__Exercise prompt__
This exercise calls for all the entries that follow to be set down exactly, without their images.

__Data for this exercise__
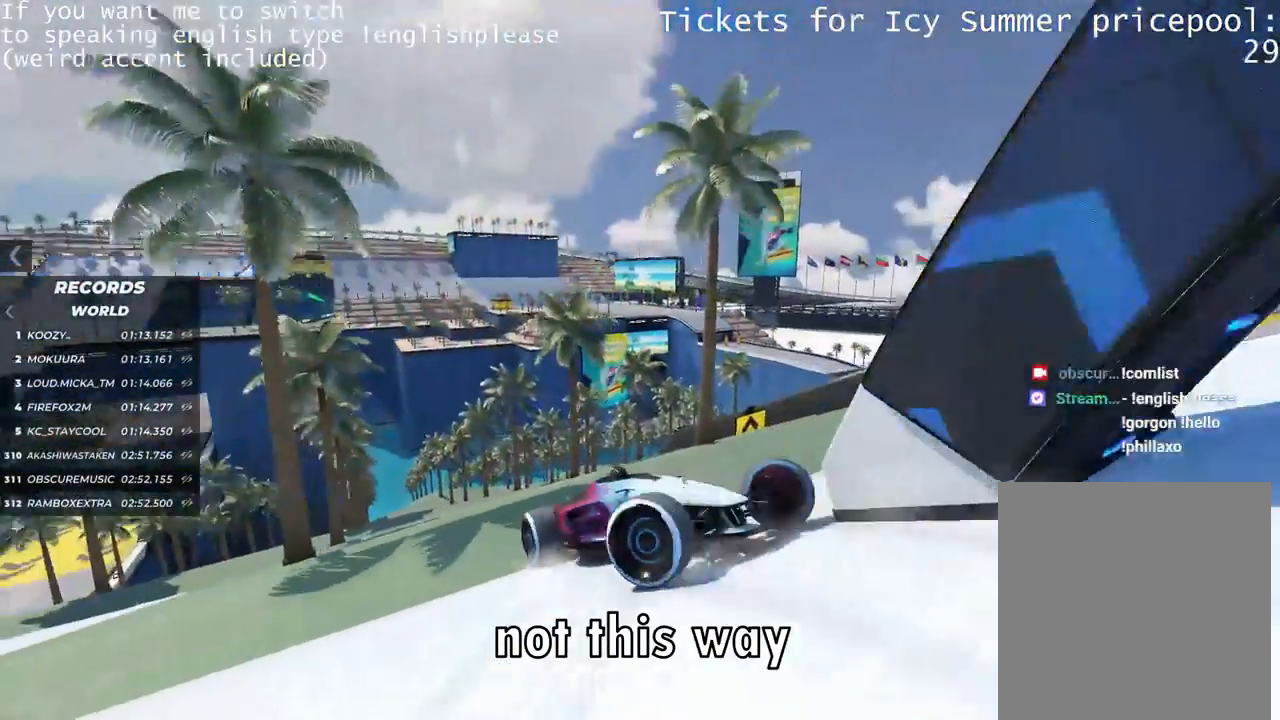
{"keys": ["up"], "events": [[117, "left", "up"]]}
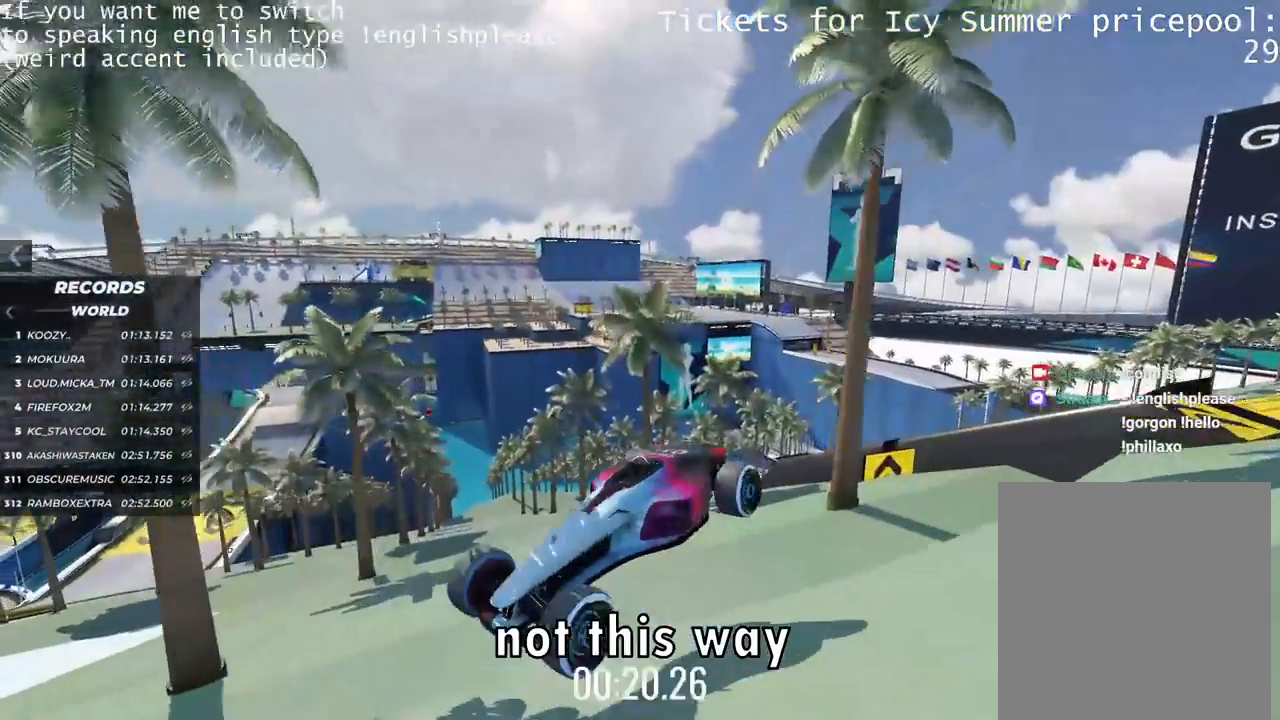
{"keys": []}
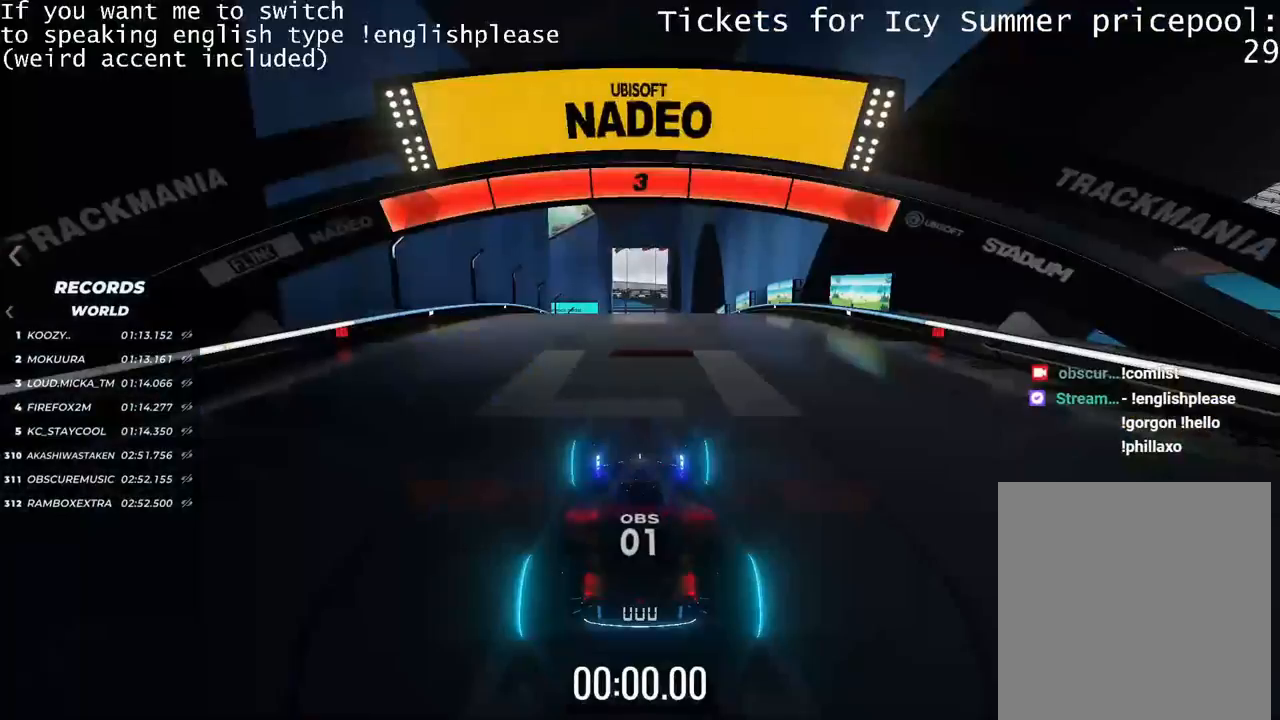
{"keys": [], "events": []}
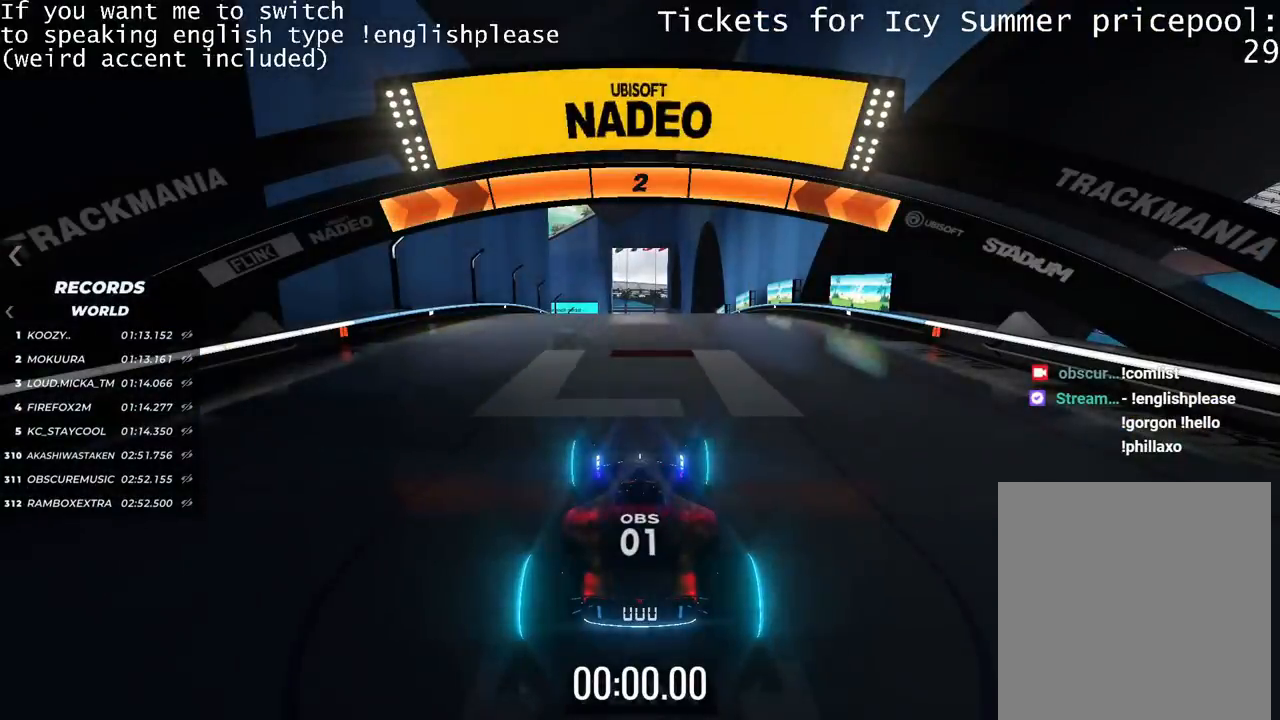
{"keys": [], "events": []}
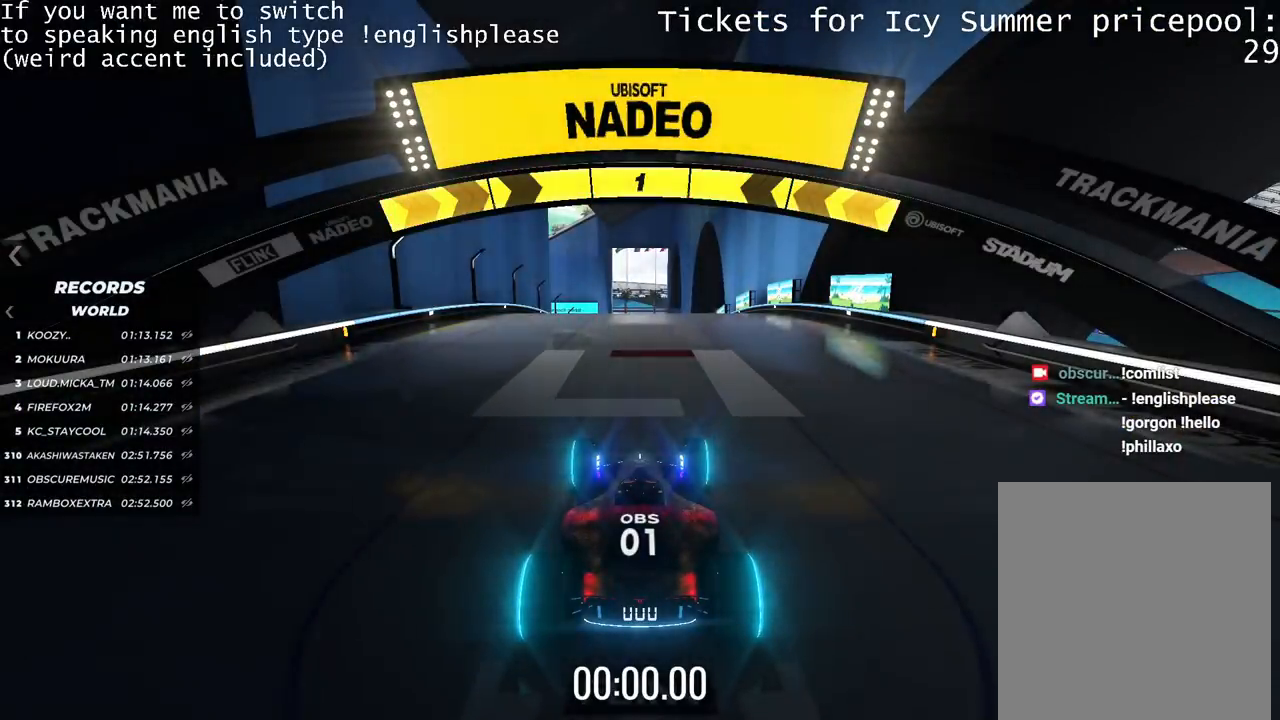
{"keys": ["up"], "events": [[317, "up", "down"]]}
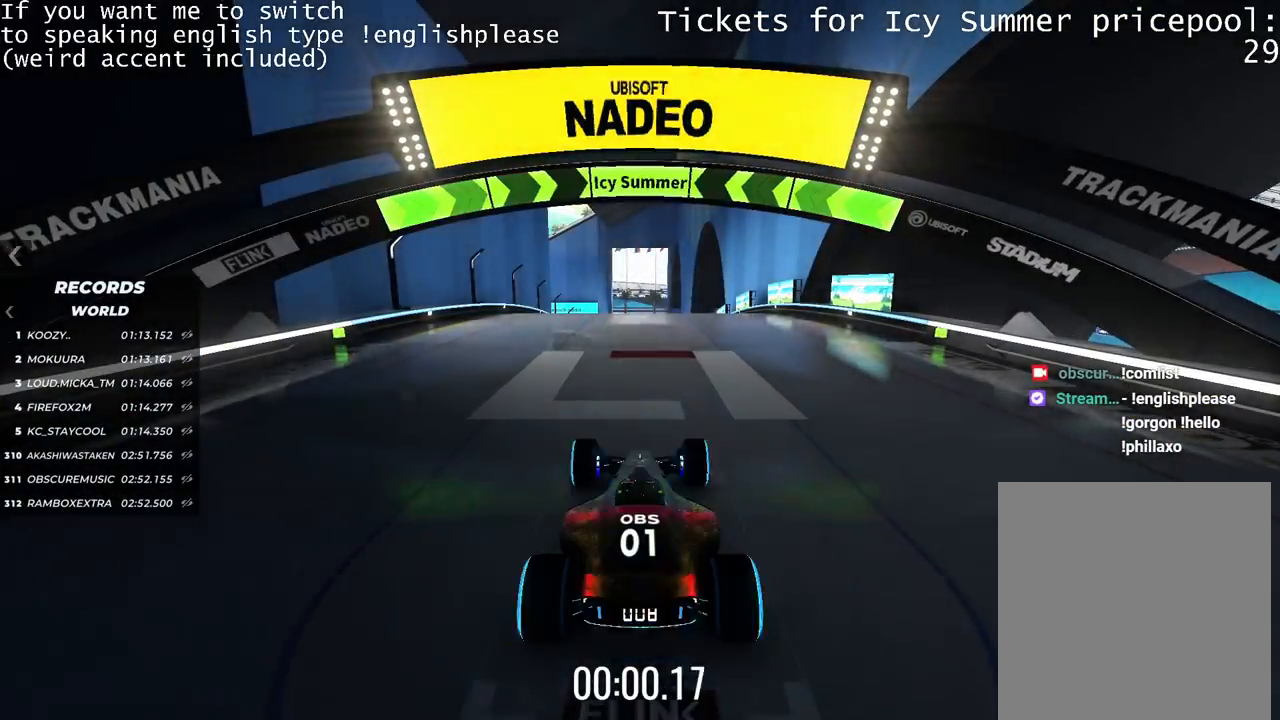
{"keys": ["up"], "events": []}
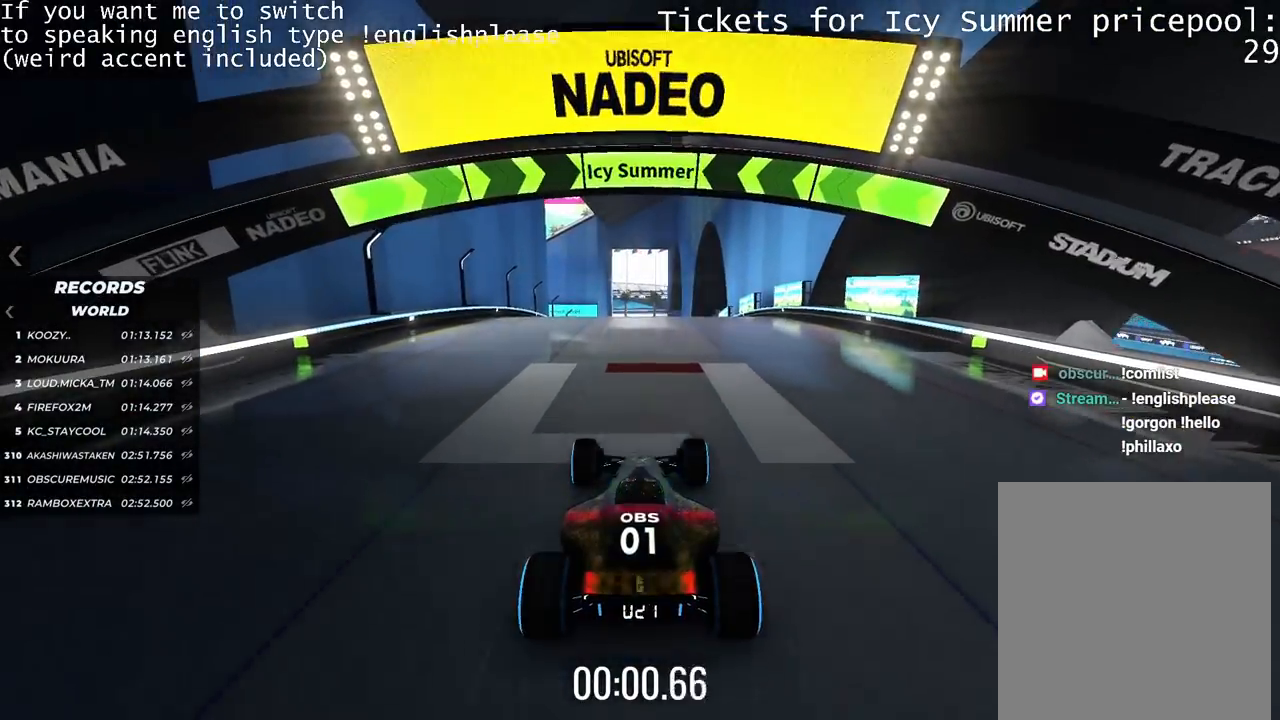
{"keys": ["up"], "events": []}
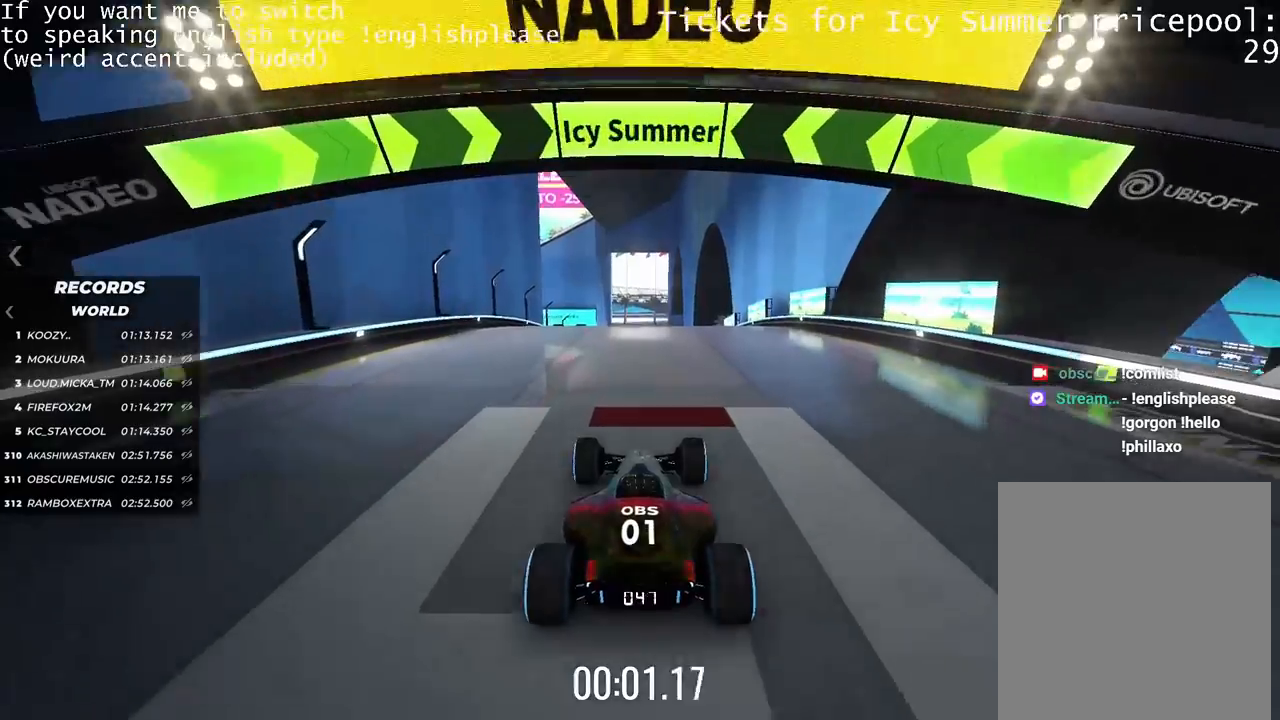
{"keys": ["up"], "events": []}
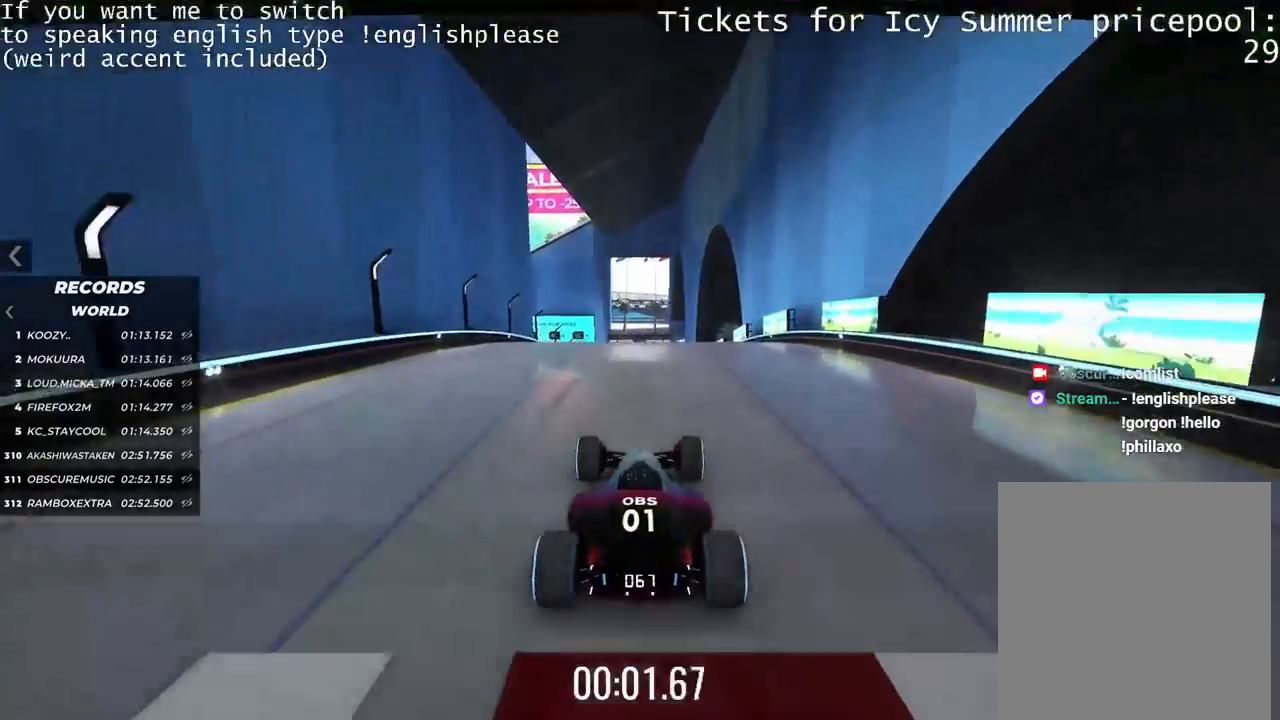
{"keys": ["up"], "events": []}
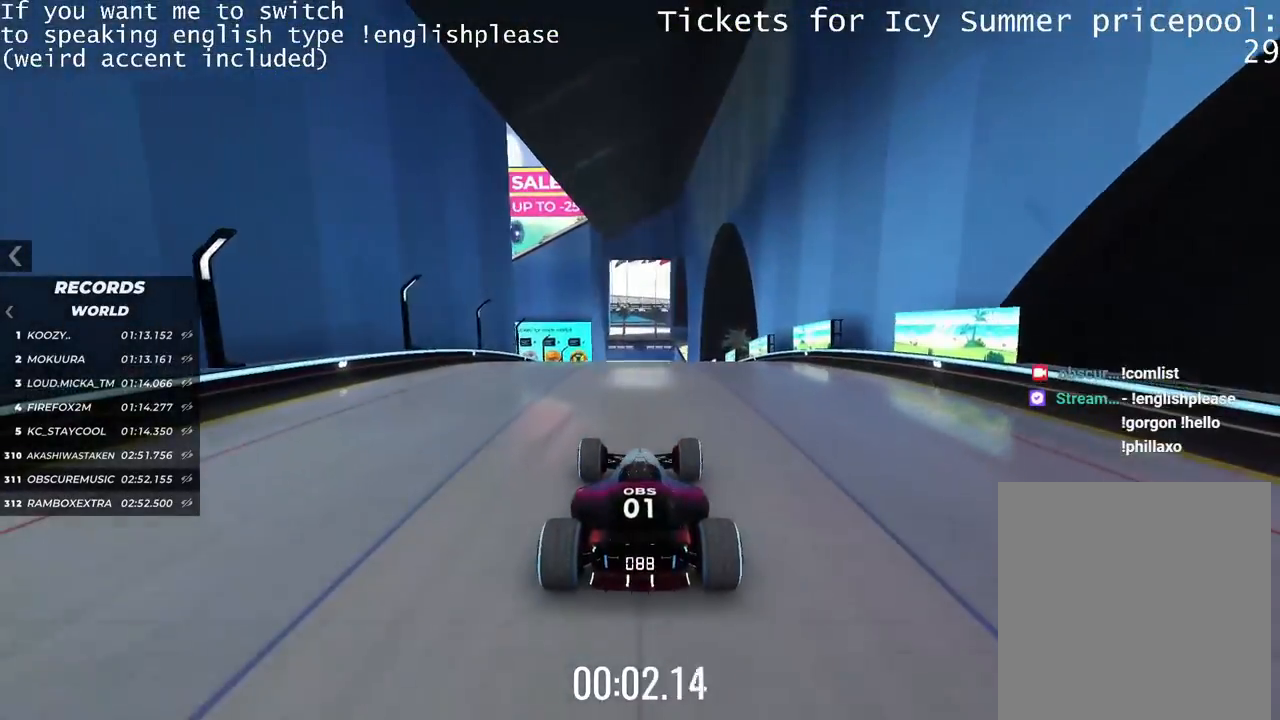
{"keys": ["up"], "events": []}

__Your response__
{"keys": ["up"], "events": [[117, "left", "up"]]}
{"keys": []}
{"keys": [], "events": []}
{"keys": [], "events": []}
{"keys": ["up"], "events": [[317, "up", "down"]]}
{"keys": ["up"], "events": []}
{"keys": ["up"], "events": []}
{"keys": ["up"], "events": []}
{"keys": ["up"], "events": []}
{"keys": ["up"], "events": []}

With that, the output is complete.